▶ [Requirement]: Among the entries below, find the lines with the word "Process" and copy them.

Input records: Begin

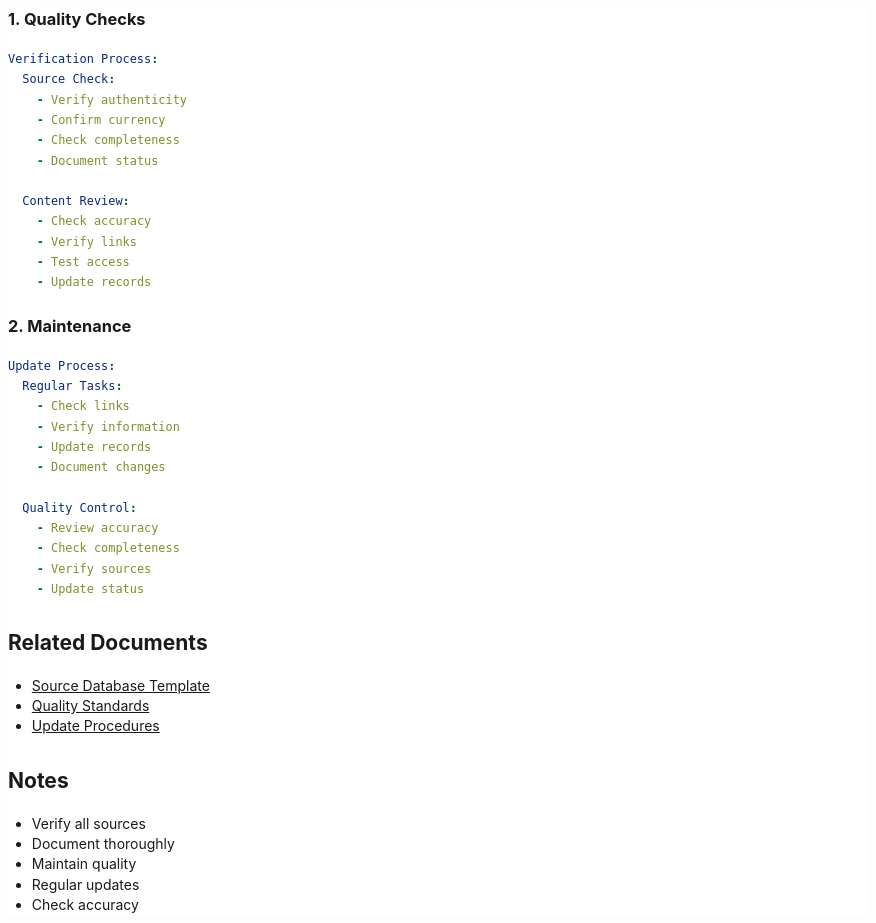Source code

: ### 1. Quality Checks
```yaml
Verification Process:
  Source Check:
    - Verify authenticity
    - Confirm currency
    - Check completeness
    - Document status

  Content Review:
    - Check accuracy
    - Verify links
    - Test access
    - Update records
```

### 2. Maintenance
```yaml
Update Process:
  Regular Tasks:
    - Check links
    - Verify information
    - Update records
    - Document changes

  Quality Control:
    - Review accuracy
    - Check completeness
    - Verify sources
    - Update status
```

## Related Documents
- [Source Database Template](../../.research/state_requirements/templates/source_database_template.md)
- [Quality Standards](../../.qa/templates/quality_standards.md)
- [Update Procedures](../../.research/state_requirements/templates/update_procedures.md)

## Notes
- Verify all sources
- Document thoroughly
- Maintain quality
- Regular updates
- Check accuracy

Input records: End

▶ [Task response]:
Verification Process:
Update Process:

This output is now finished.